この場所は、私の母方の祖父が田舎から移り住んだ50年に渡り、花や農作物を育てるために手入れをしてきた庭である。社会人として現役であった40代の頃から始まり、鉢植えを整頓し、雑草を間引き、水が撒かれる、何処にでもある庭であった。しかし、私は5年に渡ってこの場所に通い続けている。それは現在も継続中で、未だに撮り足りた気持ちになっていない。なぜならこの場所が普通ではないからだ。

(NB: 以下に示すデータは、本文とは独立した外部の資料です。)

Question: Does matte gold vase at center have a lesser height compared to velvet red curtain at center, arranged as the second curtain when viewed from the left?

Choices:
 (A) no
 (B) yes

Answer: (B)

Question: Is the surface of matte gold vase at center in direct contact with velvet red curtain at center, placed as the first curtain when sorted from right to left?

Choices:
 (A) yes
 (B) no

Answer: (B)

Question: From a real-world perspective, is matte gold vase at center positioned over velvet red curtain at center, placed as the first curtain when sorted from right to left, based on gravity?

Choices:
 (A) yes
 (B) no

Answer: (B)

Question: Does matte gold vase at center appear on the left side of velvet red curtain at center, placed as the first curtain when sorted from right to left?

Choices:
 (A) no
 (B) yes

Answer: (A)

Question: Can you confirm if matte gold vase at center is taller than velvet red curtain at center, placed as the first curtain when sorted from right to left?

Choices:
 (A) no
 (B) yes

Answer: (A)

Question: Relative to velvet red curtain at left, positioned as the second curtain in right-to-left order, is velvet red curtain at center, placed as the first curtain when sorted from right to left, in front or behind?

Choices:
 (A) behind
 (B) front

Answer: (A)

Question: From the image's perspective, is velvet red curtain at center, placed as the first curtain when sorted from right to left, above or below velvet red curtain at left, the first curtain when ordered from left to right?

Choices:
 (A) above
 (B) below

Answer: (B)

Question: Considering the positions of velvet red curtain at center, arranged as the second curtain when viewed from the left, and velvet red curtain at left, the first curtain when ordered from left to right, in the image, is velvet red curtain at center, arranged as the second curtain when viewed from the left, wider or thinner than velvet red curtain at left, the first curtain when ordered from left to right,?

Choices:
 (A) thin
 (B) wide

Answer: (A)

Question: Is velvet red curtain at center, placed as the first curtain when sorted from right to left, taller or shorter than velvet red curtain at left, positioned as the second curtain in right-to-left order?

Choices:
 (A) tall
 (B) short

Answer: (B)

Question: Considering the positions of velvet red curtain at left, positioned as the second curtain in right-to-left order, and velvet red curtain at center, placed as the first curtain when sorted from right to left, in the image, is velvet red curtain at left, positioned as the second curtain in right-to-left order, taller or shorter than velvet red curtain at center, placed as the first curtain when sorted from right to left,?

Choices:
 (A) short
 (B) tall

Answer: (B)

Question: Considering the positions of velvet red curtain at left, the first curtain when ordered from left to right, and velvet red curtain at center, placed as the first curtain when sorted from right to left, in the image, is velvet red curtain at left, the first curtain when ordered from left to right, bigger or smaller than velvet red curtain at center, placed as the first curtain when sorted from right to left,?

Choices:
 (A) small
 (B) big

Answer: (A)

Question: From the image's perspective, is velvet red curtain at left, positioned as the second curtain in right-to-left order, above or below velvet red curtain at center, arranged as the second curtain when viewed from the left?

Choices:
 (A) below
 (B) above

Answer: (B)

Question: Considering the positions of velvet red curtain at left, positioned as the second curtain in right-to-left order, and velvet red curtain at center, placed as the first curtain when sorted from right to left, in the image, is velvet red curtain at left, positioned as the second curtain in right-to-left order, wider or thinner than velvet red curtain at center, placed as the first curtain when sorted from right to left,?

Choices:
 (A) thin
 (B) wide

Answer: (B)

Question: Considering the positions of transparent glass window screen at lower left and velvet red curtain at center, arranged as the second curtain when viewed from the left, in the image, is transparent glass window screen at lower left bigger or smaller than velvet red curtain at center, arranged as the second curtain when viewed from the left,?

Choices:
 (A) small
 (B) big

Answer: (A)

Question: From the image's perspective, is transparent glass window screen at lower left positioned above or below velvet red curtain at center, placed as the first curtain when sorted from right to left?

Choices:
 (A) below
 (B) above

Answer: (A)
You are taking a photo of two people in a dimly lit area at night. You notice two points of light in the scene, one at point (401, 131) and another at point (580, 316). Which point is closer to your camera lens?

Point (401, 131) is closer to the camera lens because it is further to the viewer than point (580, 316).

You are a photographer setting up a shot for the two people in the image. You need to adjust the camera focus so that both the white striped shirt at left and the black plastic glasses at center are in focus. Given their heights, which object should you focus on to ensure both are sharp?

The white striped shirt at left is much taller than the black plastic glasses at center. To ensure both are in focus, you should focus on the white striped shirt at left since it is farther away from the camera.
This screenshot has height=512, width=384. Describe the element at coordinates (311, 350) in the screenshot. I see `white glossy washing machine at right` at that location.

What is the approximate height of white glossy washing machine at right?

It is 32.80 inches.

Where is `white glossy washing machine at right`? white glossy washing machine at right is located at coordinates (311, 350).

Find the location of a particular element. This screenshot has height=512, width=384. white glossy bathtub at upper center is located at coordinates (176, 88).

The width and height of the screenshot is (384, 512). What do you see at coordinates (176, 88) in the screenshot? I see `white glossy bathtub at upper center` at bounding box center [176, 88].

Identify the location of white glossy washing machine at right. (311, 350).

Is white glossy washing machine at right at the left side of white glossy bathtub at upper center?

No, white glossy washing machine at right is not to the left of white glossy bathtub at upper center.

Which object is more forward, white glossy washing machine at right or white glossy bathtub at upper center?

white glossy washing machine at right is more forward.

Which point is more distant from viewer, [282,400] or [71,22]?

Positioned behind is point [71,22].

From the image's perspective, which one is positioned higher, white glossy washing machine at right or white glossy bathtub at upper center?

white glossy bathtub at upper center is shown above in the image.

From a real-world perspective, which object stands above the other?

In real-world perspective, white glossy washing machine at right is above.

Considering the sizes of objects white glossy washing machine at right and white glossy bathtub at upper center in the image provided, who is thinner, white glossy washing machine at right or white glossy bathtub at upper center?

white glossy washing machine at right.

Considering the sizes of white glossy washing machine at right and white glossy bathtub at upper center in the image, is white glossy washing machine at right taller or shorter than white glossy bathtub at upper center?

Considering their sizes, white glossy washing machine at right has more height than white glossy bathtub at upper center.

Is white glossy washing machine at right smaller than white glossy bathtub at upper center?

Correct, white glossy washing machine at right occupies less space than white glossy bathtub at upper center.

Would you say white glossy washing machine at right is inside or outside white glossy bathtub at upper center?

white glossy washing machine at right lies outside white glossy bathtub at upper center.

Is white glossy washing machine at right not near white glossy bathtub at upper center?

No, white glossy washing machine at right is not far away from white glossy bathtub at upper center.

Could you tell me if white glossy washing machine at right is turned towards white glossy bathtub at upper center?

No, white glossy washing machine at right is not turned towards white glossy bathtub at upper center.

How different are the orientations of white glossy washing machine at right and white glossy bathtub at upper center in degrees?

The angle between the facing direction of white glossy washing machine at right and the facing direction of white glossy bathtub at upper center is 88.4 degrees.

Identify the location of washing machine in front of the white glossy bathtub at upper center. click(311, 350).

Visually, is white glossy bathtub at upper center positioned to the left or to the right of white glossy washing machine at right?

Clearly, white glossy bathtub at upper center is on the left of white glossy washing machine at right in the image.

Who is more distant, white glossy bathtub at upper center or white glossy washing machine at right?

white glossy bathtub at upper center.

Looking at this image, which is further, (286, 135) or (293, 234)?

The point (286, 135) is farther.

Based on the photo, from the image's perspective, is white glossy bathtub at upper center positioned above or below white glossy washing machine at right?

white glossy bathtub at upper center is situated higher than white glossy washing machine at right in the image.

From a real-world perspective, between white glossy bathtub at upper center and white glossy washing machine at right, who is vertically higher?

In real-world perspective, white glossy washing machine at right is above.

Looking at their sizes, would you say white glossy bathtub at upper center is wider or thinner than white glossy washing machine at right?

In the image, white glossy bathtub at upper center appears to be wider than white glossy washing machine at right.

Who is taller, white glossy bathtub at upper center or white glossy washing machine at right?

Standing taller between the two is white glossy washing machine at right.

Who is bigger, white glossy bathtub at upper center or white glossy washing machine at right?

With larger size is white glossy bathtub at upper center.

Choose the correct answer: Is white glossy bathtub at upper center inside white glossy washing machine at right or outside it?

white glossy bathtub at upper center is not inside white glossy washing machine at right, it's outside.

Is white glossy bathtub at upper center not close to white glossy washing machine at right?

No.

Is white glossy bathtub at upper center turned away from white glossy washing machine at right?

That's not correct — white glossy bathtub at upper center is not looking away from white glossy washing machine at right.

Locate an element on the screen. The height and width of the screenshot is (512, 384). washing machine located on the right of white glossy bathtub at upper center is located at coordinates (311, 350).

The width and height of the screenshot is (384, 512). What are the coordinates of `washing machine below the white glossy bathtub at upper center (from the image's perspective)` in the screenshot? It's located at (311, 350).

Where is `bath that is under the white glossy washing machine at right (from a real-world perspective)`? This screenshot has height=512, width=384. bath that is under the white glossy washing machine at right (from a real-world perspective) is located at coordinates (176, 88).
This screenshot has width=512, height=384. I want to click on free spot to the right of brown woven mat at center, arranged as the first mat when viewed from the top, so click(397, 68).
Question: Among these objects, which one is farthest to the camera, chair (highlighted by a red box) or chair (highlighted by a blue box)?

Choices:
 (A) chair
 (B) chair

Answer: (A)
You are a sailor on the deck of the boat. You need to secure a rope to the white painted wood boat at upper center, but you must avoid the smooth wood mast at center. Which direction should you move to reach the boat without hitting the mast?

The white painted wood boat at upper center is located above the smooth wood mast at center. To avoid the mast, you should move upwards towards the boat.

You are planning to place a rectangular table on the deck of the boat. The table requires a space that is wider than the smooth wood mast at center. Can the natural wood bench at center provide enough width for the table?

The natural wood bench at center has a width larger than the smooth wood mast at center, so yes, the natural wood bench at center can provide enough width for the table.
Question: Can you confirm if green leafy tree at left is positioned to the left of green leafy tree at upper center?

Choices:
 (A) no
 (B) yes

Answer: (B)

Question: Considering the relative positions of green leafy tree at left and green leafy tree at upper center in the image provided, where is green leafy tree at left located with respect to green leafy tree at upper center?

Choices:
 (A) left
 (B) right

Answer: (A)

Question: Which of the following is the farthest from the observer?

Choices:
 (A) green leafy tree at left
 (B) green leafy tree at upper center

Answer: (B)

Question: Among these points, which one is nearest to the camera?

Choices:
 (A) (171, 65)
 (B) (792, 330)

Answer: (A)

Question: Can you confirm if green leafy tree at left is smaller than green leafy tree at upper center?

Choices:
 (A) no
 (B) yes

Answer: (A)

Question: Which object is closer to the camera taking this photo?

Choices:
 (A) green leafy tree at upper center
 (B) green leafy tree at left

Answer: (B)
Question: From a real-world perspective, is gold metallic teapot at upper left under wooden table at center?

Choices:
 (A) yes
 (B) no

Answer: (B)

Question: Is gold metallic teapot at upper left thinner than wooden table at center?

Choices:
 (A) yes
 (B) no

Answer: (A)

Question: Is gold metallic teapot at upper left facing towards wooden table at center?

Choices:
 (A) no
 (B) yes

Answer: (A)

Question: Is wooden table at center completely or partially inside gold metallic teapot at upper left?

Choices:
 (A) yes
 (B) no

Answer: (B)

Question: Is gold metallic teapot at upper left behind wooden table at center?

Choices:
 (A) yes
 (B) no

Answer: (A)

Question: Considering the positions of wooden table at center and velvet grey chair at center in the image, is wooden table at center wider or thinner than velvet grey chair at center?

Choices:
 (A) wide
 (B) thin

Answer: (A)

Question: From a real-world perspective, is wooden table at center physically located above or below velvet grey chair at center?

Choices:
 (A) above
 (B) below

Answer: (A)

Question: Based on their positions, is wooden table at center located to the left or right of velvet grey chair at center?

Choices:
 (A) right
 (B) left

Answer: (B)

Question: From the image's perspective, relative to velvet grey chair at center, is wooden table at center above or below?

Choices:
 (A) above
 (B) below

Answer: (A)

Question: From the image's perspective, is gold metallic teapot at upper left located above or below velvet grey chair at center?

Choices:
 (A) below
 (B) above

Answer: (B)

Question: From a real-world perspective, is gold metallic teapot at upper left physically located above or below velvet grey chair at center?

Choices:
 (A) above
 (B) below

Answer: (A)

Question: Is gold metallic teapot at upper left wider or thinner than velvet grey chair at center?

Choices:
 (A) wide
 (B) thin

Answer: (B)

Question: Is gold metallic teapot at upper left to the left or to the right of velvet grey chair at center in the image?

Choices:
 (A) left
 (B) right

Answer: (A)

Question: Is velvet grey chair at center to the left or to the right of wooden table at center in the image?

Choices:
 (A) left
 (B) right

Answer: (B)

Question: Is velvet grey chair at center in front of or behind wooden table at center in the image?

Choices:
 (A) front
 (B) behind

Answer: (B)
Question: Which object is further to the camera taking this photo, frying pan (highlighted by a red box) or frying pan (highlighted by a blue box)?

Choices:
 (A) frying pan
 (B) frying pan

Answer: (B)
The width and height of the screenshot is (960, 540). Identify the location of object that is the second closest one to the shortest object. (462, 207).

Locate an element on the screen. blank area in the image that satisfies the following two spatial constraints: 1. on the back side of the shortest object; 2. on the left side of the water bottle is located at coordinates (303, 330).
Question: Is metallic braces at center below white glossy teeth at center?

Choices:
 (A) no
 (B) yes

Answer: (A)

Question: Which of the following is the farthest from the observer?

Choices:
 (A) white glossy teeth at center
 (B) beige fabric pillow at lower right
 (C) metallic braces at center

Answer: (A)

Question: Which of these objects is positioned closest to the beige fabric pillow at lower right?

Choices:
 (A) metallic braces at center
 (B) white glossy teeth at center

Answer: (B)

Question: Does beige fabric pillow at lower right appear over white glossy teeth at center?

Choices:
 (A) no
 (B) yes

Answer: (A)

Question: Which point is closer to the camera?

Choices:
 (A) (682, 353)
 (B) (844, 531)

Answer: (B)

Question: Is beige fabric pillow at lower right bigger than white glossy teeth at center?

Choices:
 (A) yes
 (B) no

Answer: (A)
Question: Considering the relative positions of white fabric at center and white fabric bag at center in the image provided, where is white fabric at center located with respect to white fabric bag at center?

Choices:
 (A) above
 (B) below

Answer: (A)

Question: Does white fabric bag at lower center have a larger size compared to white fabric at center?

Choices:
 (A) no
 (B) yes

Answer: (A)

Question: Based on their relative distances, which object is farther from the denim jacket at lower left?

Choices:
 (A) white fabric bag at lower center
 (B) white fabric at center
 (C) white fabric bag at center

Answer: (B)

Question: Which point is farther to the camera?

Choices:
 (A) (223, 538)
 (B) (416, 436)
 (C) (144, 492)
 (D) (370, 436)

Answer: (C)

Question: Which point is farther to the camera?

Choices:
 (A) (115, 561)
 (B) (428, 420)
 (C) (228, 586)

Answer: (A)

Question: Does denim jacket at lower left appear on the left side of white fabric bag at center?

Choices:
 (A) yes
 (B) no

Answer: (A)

鬱蒼とした緑は加減を知らず、季節とともに育っては枯れ、一つの庭に絶え間ない変化と交差を生み続けている。それは「庭」を「世界」へ「星」へと飛躍させており、降り立つ度に何が起きているのか、何が起こるのかと期待に胸を膨らませて足を運んでいる。それは写真的な魅力に溢れており、いくら通っても飽きることが無い。写真を撮る人間としては幸せな話、ここは撮れども撮れども撮り止まない恰好の写真場なのだ。

さて、写真的魅力に魅せられて通ってはいるが、ひとつ気付いた事がある。それはこの場所の緑を育てている源についてのことだ。

歩けば足に、肩に、腹に、擦れることを免れることの出来ないこの植物は、現在の祖父の姿であり、人としての衰えが育てている。唐突にも思えるその確信は、通い詰めることの対話と観察で得たものだ。「もう一ヶ月は庭には出ていない」「収穫時期はとっくに過ぎた」。種を植えた鉢には勝手な同居者が住み着き、土の上を埋め尽くす。トマトもキュウリもゴーヤも破裂している。通り道には蜘蛛が巣を張り、足下を蔦が這う。植物の自由と祖父の手。その比率が逆転した瞬間を今では知る事が出来ないが、50年前の種子から続く生命の交差はさざ波のように近づき、芽吹く度にポロポロと零れ出していたのだ。

緑の色彩に誘われ軽やかに撮るつもりだったが、どうやら背景はヘヴィらしい。撮ることは知る事だ。生命力の象徴である緑は絶えず私の心を掴んで止まないが、この緑を見ることは同時に祖父の今を見ているのだと、その色彩と密度をもって教えてくれている。